**TASK STATEMENT:**
Only the line containing "Pompschoonheidsmiddel" and the lines after it, through the end of the data below, are to be returned, each exactly as it stands.

[Stored data entries]
= = = = = = =
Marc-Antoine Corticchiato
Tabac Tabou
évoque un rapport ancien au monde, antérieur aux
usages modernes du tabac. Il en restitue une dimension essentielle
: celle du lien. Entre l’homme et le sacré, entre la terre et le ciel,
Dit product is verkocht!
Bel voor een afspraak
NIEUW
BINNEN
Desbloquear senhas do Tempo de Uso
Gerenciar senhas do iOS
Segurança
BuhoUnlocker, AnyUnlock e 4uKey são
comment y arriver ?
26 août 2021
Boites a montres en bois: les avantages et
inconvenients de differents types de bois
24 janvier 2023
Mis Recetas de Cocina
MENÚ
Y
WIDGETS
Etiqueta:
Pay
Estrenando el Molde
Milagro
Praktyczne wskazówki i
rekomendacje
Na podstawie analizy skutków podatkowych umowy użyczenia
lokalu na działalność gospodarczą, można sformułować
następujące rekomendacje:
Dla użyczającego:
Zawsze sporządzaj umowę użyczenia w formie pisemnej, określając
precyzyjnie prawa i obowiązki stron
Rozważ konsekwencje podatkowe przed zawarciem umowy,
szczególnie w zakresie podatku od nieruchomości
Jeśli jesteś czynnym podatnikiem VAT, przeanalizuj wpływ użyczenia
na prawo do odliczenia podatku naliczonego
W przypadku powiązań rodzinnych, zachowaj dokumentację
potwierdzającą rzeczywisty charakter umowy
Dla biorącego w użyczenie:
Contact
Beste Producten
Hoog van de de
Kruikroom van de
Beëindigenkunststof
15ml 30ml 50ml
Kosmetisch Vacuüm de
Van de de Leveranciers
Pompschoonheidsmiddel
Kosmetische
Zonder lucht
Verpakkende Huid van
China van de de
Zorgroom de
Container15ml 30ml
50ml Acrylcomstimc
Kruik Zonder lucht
= = = = = = =
**SOLUTION TO THIS TASK:**
Pompschoonheidsmiddel
Kosmetische
Zonder lucht
Verpakkende Huid van
China van de de
Zorgroom de
Container15ml 30ml
50ml Acrylcomstimc
Kruik Zonder lucht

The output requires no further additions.